In a companion post, we look at Twitter's increasing tracking of its user base. Here, we look at new features that EFF is adding to Privacy Badger to help you fight back. Twitter has earned a reputation for standing up for users against government surveillance and law enforcement demands, but user privacy is coming off second-best when it collides with their advertising business. Twitter's abandonment of the promise to respect DNT is evidence of this.
While Twitter has removed the ability for website visitors to opt in to DNT, it has left intact the option for website publishers to opt in to Twitter's DNT policy on their site. (Website administrators can find the documentation for this feature here.) For example, a website administrator Alice might run a website for aggregating political propaganda in various forms, including Tweets. Even if a user Bob uses DNT and visits Alice's website, now Twitter will ignore Bob's request not to be tracked. However, if Alice embeds a special code in her website, Twitter will apply DNT to Bob and everyone else who visits her site.
Privacy Badger is able to transparently enable this website-side DNT setting on sites that include Twitter content. This way, whether the website publisher has opted in to the DNT policy or not, Twitter thinks and acts as if they have. The next release of Privacy Badger will include this feature.
To minimize Twitter's capacity and reach in monitoring its user activity, Privacy Badger also includes some protections that apply when you are visiting twitter.com itself. You might already recognize Twitter's "t.co" URL shortener, which is used not only to shorten URLs in Tweets, but also to track traffic to links embedded in Tweets. Normally when you click on the link in a tweet, you go to the t.co domain first so Twitter can record your visit. Only after that are you redirected to your final destination. With Privacy Badger, when you visit twitter.com, Privacy Badger will unwrap t.co URLs into their destination URL to circumvent this tracking. For example, a normal tweet about an EFF post might include a URL that looks like https://t.co/NlIbfFwFqO. Privacy Badger will transparently transform this into https://www.eff.org/deeplinks/2017/07/stupid-patent-month-hp-patents-reminder-messages, thereby circumventing Twitter's tracking.
Privacy Badger does more than just block Twitter tracking. It blocks all kinds of third-party trackers that collect information about you in various ways as you venture across the Internet. Some sell this data on opaque unregulated exchanges or make agreements to share it with other companies. Twitter receives data through such deals and from their corporate affiliates.
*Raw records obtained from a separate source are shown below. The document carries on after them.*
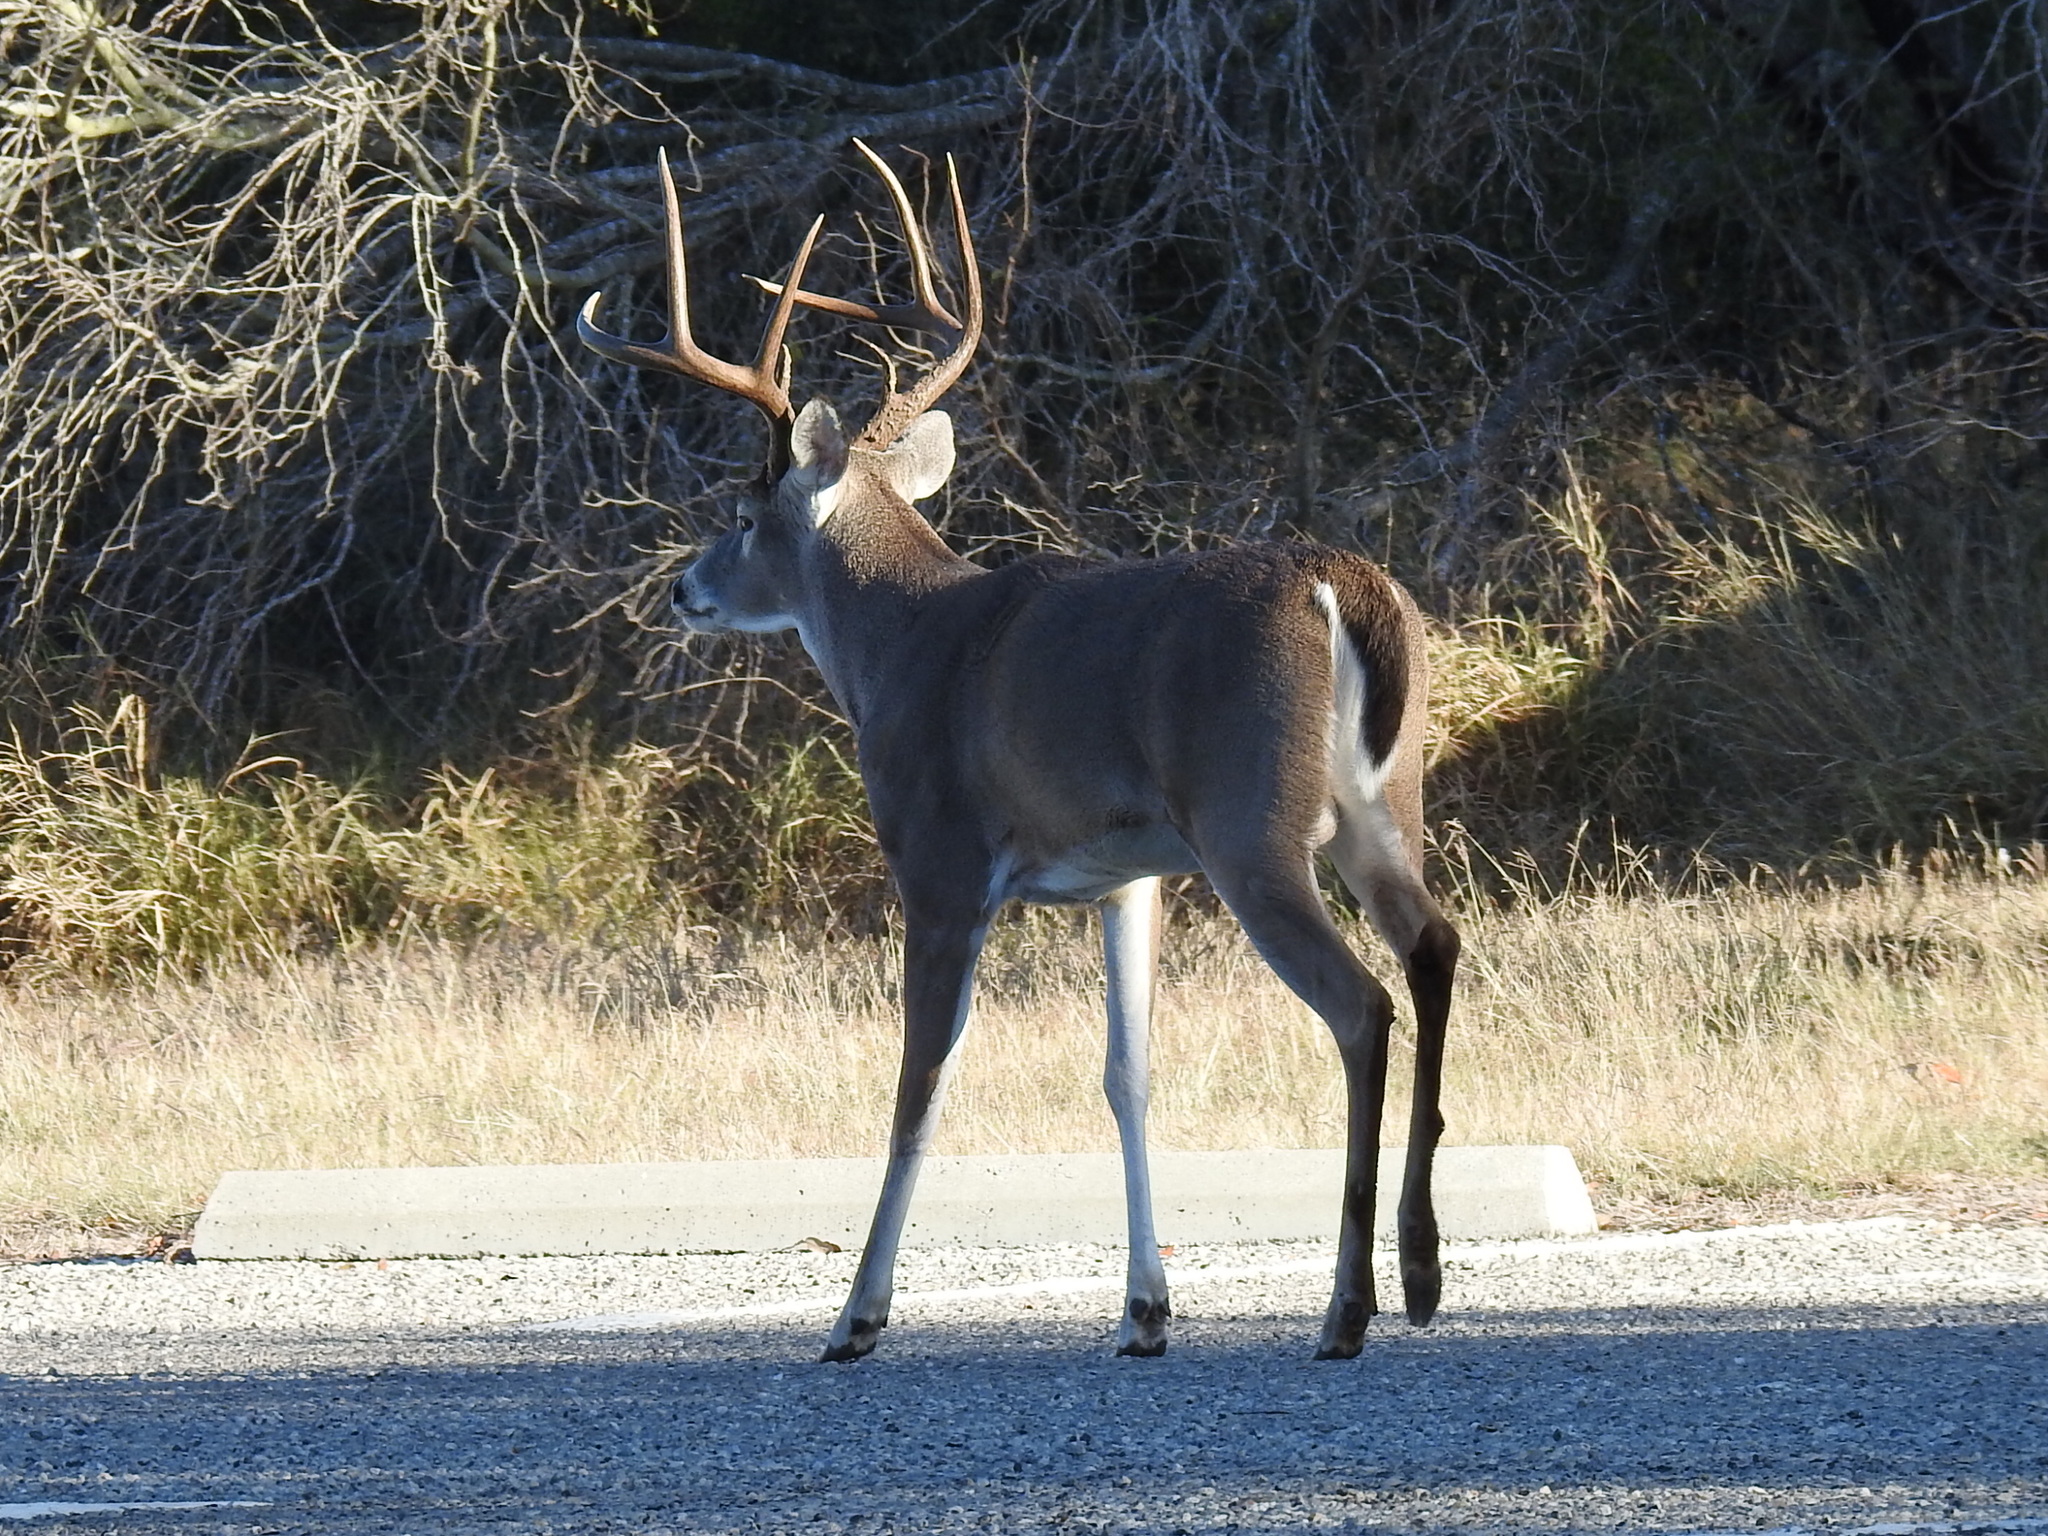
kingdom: Animalia
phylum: Chordata
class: Mammalia
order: Artiodactyla
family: Cervidae
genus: Odocoileus
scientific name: Odocoileus virginianus
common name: White-tailed deer
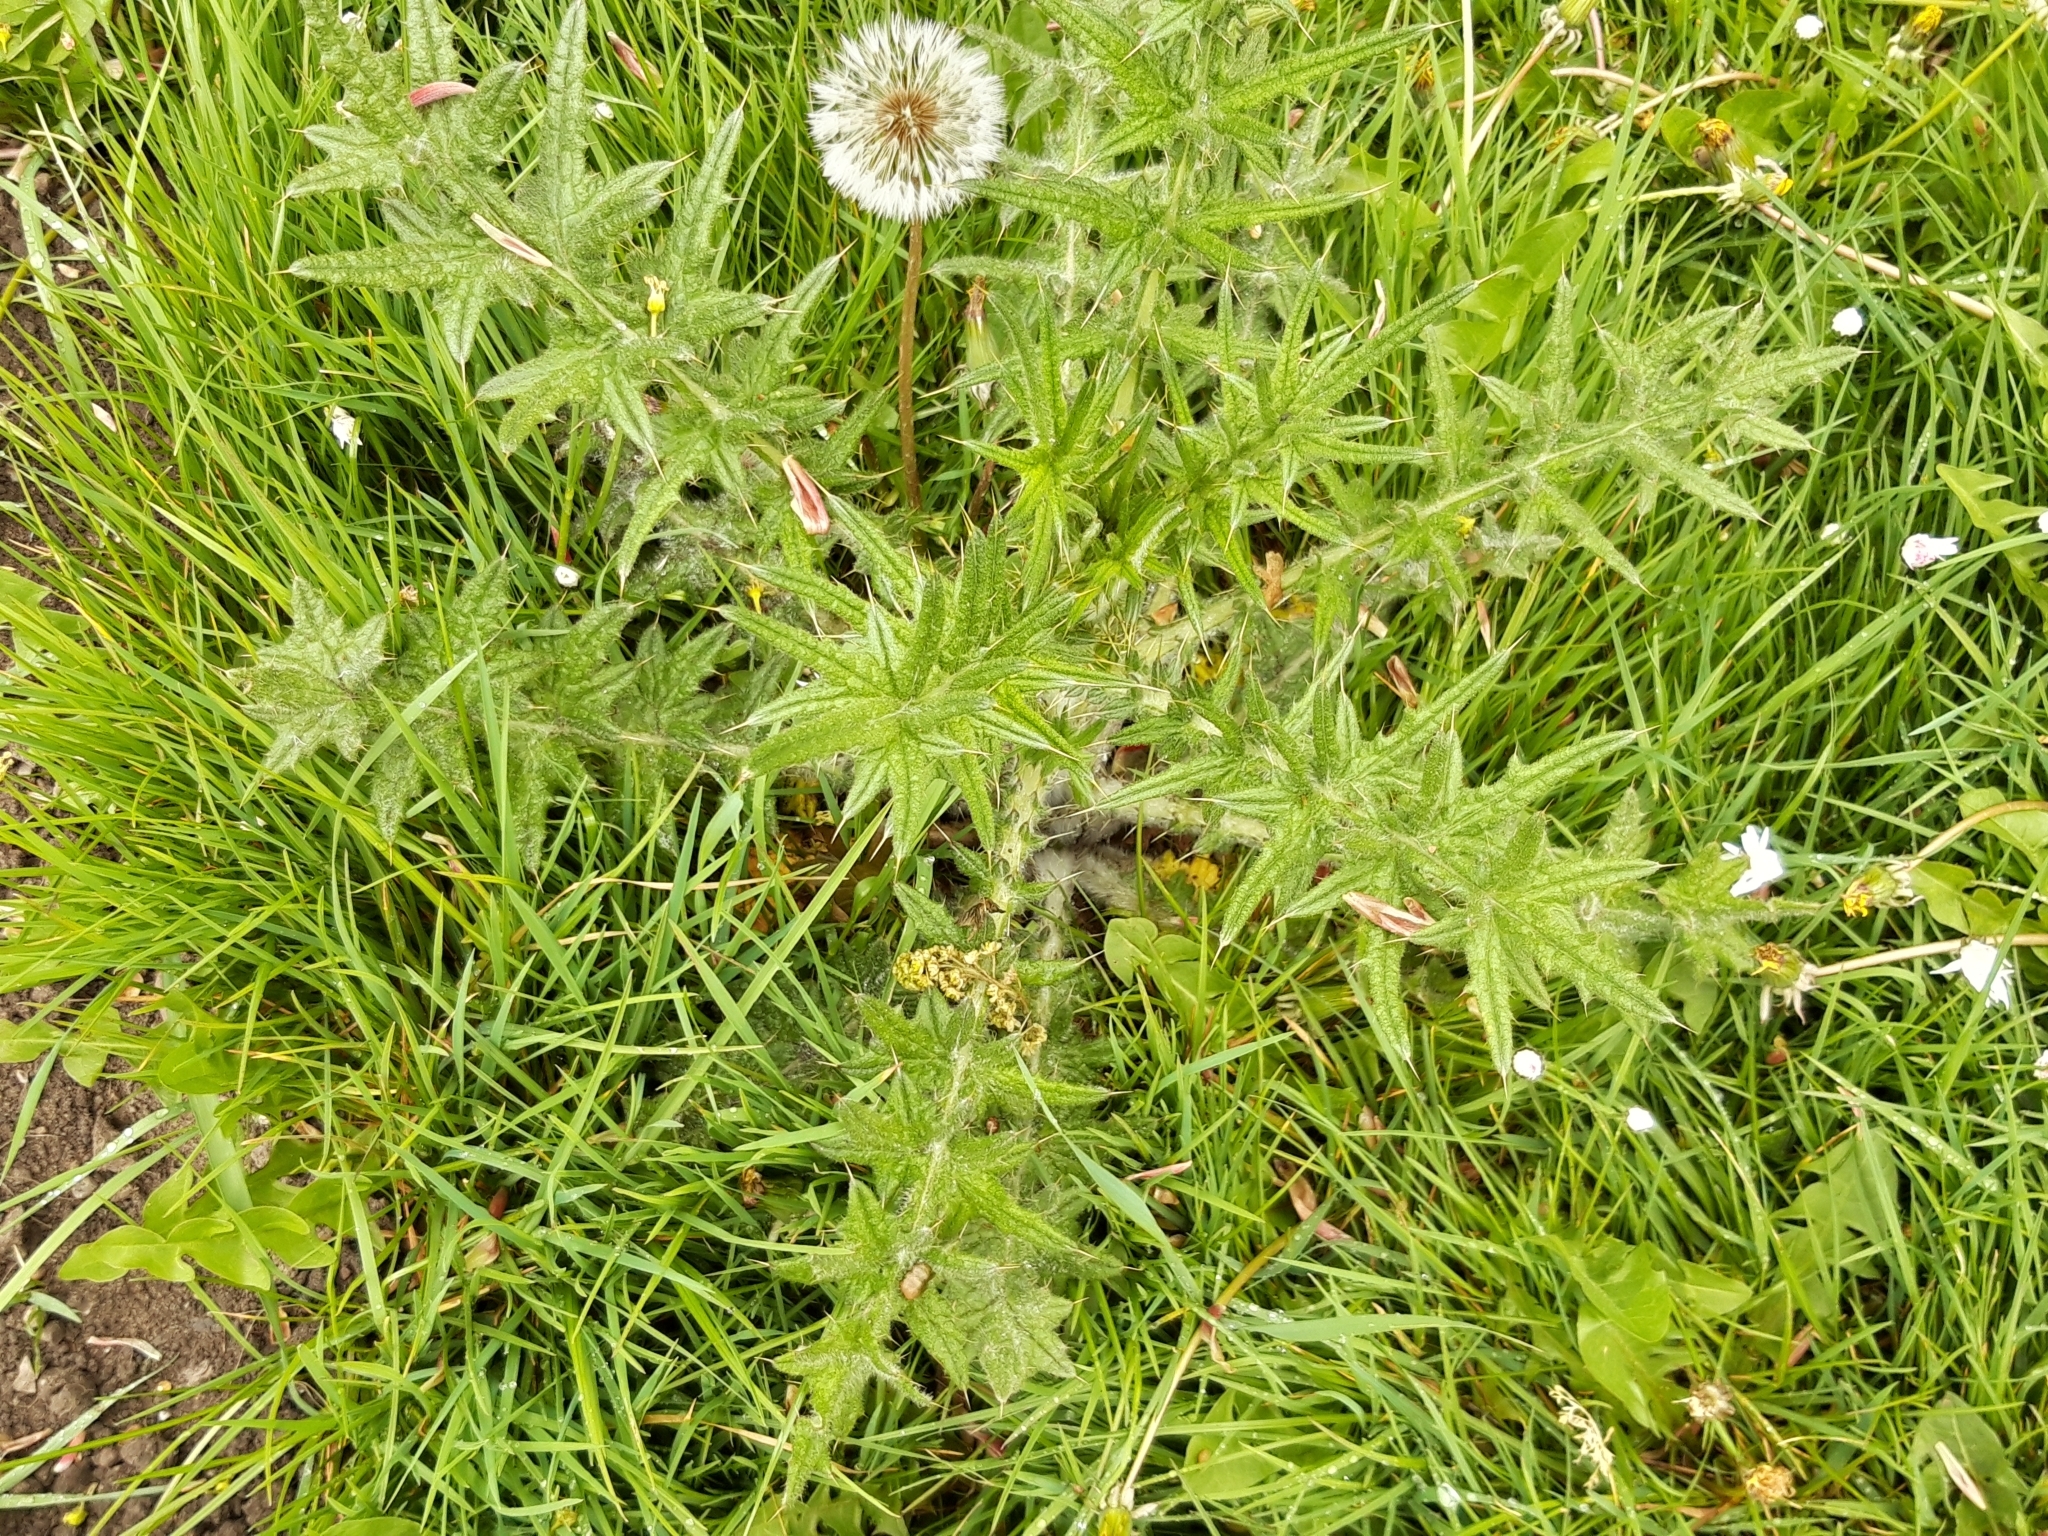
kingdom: Plantae
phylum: Tracheophyta
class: Magnoliopsida
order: Asterales
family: Asteraceae
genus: Cirsium
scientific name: Cirsium vulgare
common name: Bull thistle
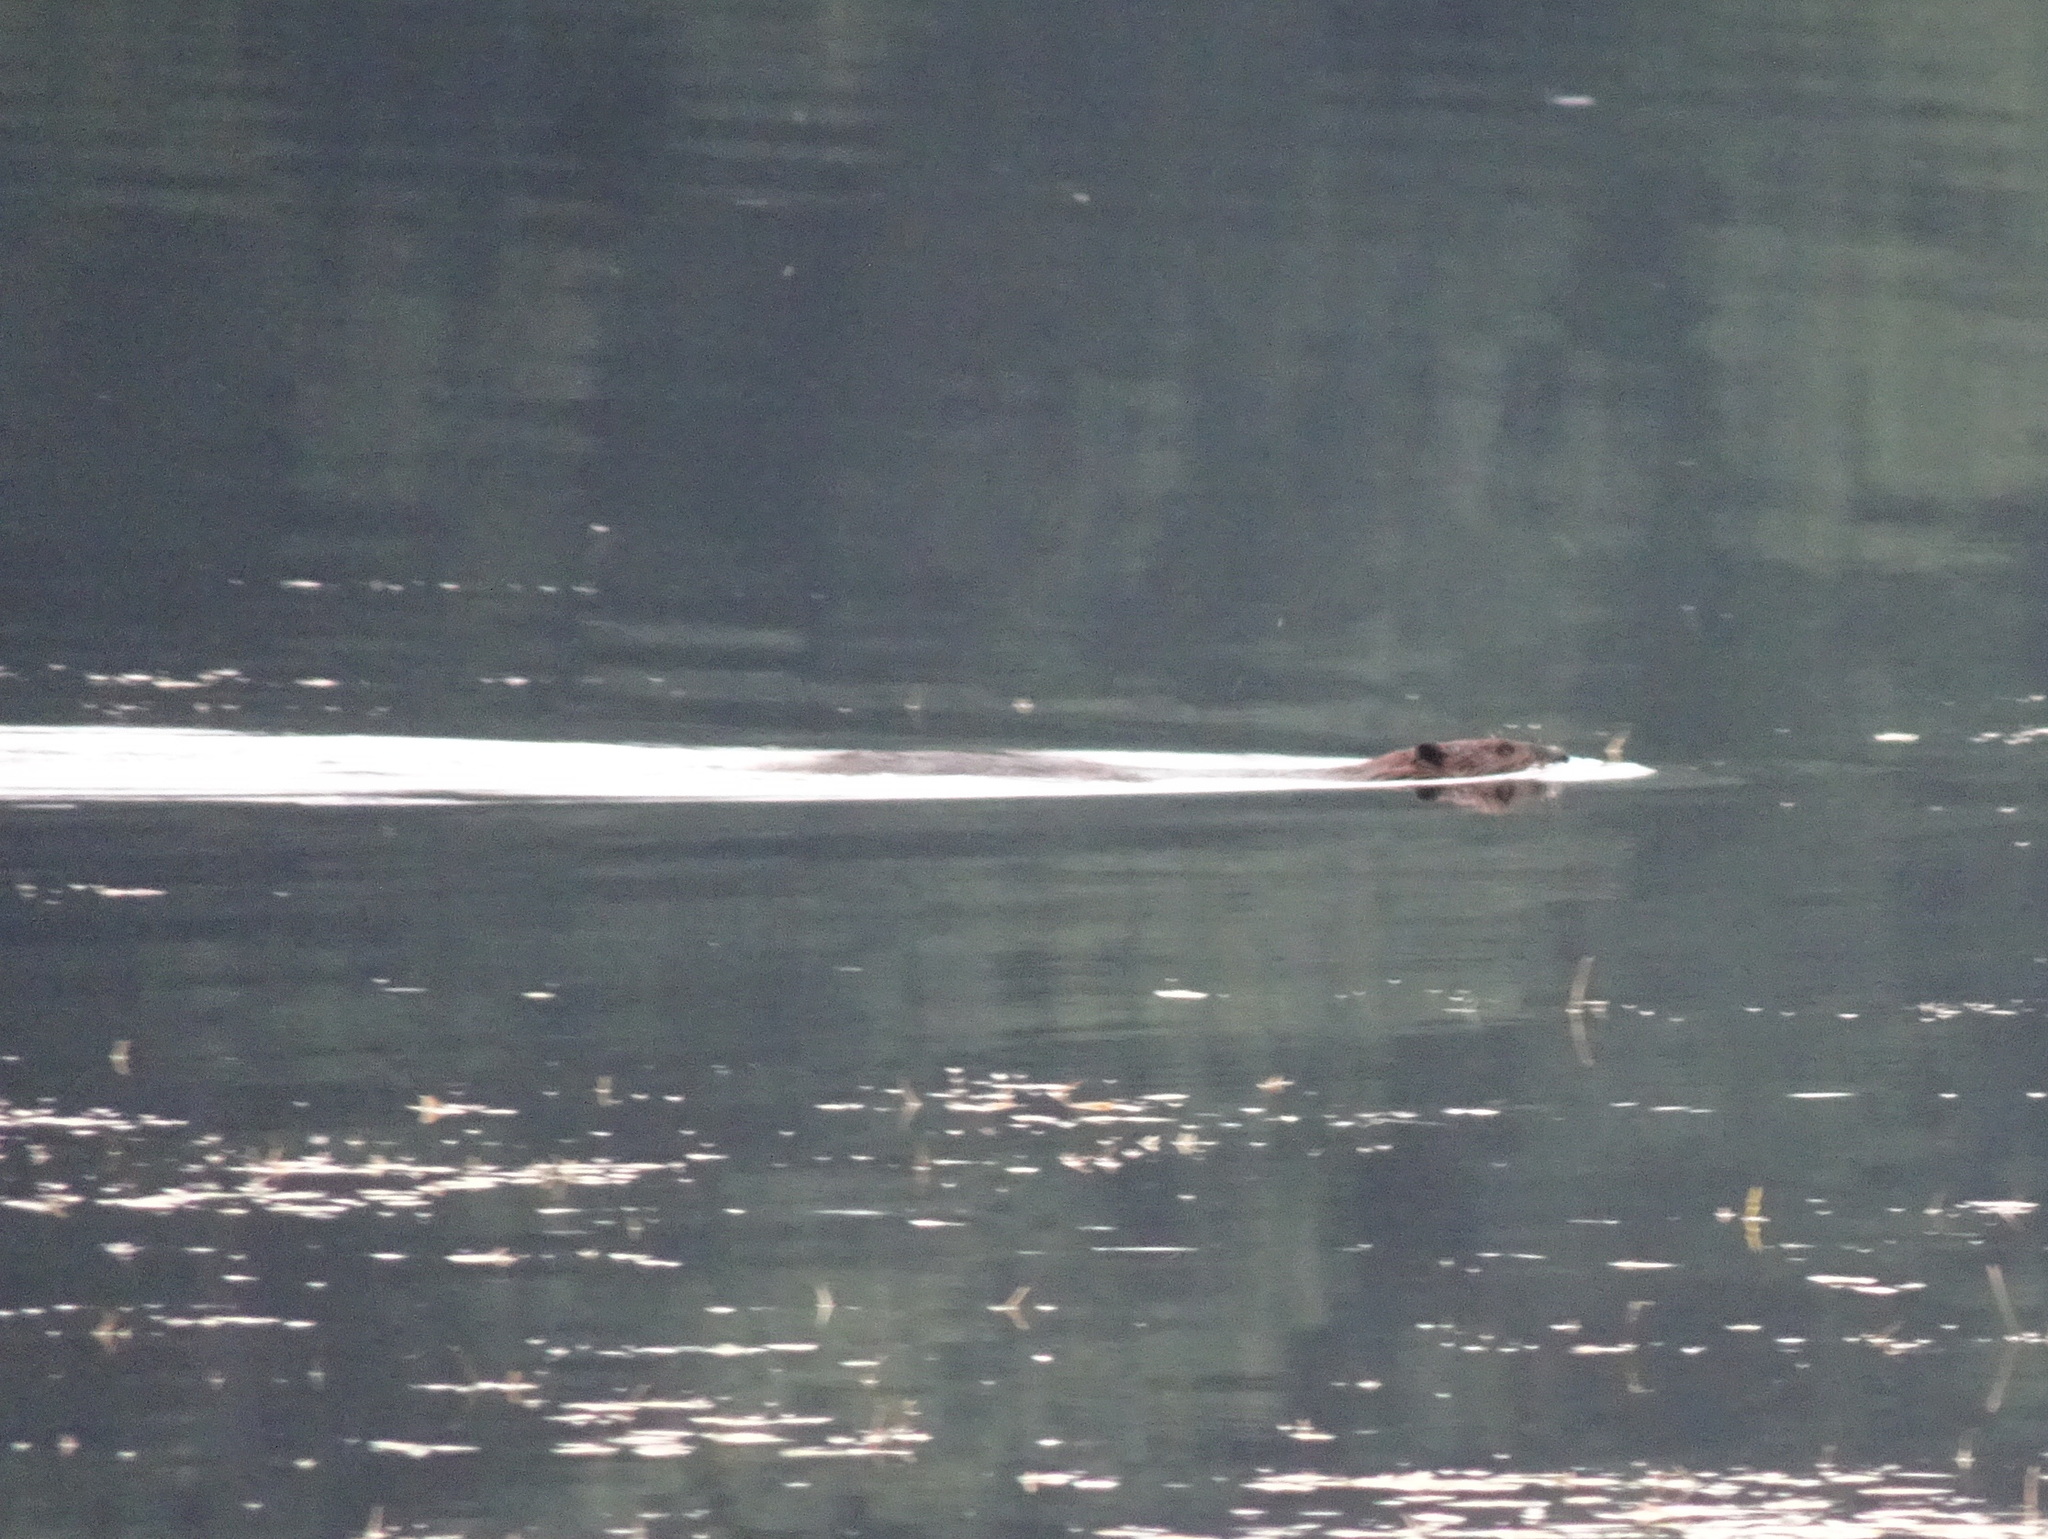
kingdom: Animalia
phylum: Chordata
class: Mammalia
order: Rodentia
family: Castoridae
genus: Castor
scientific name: Castor canadensis
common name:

Along with the new blocking of Twitter's tracking widgets, Privacy Badger replaces other tracking widgets whenever possible. Trackers also come in the form of social widgets including Twitter's "Tweet" buttons, Facebook's "Like" and "Share" buttons, LinkedIn's buttons, etc. on other websites. Twitter, Facebook, LinkedIn, and other social networks all use these widgets to gather tracking data. Privacy Badger replaces these widgets whenever possible. And of course, Privacy Badger includes heuristics for detecting tracking in several forms, including cookie tracking, browser fingerprinting, and supercookies.
When tracking is detected, Privacy Badger blocks it.